On the flip side, if Tsunoda jumps in and is no better than Sergio Perez was at the end of last year, it will be not only damaging for him, but even more damaging for the team, who will struggle to collect points, and have difficulty trying to convince anyone else to come and race their car.

It’s a tough decision to make, and it seems Red Bull have backed themselves into a corner. Having overlooked Yuki at the end of last year, I’d be tempted to stick it out with Liam for a little longer and see if he can find his feet, at a circuit he knows well on a conventional weekend for once. If they gamble with Yuki, then it simply has to work.

‘Quite simply extraordinary’

Andrew Benson, BBC

The decision to promote Lawson to Red Bull, alongside Max Verstappen, after just 11 grands prix spread across two seasons was already questionable.

To demote him back to second team Racing Bulls after just two races in a swap with Tsunoda – who was passed over only three months ago – is, quite simply, extraordinary.

It raises serious questions about Red Bull’s management, primarily team principal Horner.

Liam Lawson and Christian Horner. Photo / Getty Images
Liam Lawson and Christian Horner. Photo / Getty Images

‘Would Sainz have made any difference’

Jack Benyon, TheRace.com

Honestly, at this point, does it even matter who Red Bull puts in this car alongside Max Verstappen?

It’s made enough competent drivers look weak, and that’s mainly due to the excessive demands of driving this car which is often unfairly labelled as ‘the way Max likes it’ but even he has repeatedly lambasted it and asked for improvements the team hasn’t been quick enough to react to.

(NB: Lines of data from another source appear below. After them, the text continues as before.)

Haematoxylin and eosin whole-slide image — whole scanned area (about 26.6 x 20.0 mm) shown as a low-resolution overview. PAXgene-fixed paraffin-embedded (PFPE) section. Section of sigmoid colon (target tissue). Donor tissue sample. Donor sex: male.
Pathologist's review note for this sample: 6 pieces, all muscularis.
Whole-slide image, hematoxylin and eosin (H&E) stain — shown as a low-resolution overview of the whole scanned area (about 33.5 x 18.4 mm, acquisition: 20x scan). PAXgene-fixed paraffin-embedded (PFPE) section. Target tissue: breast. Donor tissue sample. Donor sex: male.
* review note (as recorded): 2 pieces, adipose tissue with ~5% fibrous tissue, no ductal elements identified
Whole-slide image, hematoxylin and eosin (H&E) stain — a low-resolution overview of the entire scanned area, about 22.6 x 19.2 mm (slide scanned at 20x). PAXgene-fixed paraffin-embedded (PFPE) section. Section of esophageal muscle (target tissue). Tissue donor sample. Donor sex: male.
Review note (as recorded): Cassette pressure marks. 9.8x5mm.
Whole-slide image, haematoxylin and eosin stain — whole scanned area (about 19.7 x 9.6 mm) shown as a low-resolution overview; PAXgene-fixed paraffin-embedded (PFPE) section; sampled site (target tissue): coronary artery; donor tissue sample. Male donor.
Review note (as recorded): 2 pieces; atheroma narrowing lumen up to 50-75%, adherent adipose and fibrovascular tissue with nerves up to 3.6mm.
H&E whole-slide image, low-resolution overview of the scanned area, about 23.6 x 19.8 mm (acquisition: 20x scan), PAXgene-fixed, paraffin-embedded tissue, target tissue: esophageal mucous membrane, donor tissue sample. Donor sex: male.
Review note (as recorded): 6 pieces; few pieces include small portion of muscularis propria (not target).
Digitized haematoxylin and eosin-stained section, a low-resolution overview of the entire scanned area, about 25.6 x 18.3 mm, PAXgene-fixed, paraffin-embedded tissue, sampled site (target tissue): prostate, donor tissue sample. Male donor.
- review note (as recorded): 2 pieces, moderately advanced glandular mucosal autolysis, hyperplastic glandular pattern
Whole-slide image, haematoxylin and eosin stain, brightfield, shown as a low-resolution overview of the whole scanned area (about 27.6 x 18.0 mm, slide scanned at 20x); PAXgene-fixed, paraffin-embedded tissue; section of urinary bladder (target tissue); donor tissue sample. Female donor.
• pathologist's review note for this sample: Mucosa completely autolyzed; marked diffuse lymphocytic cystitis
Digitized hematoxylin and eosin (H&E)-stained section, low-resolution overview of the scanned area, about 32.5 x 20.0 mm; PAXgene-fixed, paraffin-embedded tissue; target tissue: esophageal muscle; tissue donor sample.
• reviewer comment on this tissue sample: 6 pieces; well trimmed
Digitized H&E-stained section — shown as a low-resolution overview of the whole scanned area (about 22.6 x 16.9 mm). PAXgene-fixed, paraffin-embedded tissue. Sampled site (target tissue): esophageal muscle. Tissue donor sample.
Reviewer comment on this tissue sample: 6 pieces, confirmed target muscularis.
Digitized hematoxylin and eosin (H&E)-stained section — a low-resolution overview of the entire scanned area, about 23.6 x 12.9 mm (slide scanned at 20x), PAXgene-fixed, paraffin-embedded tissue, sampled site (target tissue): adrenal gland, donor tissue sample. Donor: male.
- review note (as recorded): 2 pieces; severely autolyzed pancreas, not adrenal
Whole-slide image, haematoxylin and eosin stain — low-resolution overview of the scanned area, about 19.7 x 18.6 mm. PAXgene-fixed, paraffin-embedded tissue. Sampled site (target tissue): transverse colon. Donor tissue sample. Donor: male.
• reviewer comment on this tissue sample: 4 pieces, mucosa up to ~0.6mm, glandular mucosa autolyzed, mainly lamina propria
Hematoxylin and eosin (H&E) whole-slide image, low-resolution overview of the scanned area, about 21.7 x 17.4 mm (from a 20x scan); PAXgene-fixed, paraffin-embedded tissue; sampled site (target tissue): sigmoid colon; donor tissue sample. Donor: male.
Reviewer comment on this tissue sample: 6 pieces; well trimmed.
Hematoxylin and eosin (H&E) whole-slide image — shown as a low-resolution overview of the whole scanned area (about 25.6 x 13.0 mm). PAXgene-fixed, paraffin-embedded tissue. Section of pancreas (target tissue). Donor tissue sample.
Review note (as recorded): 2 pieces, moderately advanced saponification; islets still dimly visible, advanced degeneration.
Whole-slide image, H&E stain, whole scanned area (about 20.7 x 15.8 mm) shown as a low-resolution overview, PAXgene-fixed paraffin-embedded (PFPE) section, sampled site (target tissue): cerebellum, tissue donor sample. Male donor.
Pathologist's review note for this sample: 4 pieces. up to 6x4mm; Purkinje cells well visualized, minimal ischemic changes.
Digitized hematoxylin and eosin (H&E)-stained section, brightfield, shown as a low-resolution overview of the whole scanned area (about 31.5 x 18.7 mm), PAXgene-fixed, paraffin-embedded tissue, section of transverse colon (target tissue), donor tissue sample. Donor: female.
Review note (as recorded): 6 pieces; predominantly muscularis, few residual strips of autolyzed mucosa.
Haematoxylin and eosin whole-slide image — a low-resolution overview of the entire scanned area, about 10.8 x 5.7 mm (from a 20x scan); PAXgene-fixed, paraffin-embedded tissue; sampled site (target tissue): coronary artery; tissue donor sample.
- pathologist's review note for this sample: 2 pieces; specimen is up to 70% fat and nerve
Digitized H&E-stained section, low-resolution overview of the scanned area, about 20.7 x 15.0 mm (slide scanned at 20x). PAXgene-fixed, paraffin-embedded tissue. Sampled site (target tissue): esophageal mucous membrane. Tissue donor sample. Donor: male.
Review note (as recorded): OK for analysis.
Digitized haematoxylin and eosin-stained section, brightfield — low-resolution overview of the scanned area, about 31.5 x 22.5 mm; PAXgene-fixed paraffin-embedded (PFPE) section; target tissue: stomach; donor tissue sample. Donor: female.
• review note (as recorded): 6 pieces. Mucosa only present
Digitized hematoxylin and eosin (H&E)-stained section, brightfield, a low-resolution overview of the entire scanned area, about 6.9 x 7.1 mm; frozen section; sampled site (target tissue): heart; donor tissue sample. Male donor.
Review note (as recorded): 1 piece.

Last year I thought it was absolutely bizarre and a detriment to Red Bull not to put Carlos Sainz in the car. Now I wonder if a seat at Williams – once labelled a big step down for him – was a massive let off for Sainz!

Would Sainz have made any difference to Lawson? Not because he isn’t good enough, but because past achievement in F1 seems to be irrelevant when getting in Red Bull’s roulette wheel of a car.

‘Imagine if he qualifies in front of Max’

Gary Anderson, TheRace.com

I’m not saying [Lawson] is a Max Verstappen beater and in the same car very few are. However, I believe he is a top 10 qualifier and a reasonable points scorer at worst. It’s the team and the car that is destroying him mentally at the moment.

Lay the law down to him and give him a chance, that’s the minimum Red Bull needs to do. However moving him back to Racing Bulls team may just be more egg on the Red Bull management’s face. Just imagine if he qualifies in front of Max at Suzuka.